PROBLEM DESCRIPTION: Look for "scafo" in each line of the entries, and return the matching lines.

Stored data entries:
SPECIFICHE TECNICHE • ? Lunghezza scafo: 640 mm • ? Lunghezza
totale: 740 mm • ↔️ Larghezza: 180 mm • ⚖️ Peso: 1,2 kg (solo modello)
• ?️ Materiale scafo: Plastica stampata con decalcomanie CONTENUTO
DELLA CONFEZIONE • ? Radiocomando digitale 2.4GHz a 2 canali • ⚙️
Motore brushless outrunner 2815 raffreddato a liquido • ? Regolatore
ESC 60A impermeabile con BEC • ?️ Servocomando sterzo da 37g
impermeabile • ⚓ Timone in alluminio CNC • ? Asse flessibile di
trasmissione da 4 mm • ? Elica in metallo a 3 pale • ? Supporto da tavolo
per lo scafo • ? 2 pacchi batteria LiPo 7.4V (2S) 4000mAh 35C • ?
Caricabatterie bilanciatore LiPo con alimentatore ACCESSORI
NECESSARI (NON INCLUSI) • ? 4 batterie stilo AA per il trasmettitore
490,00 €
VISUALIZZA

* * *

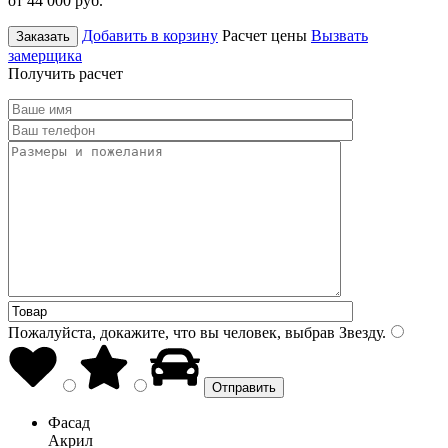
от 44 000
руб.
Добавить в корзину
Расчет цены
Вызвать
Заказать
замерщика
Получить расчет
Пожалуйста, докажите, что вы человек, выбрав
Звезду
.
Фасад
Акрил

TASK OUTPUT:
SPECIFICHE TECNICHE • ? Lunghezza scafo: 640 mm • ? Lunghezza
• ?️ Materiale scafo: Plastica stampata con decalcomanie CONTENUTO
per lo scafo • ? 2 pacchi batteria LiPo 7.4V (2S) 4000mAh 35C • ?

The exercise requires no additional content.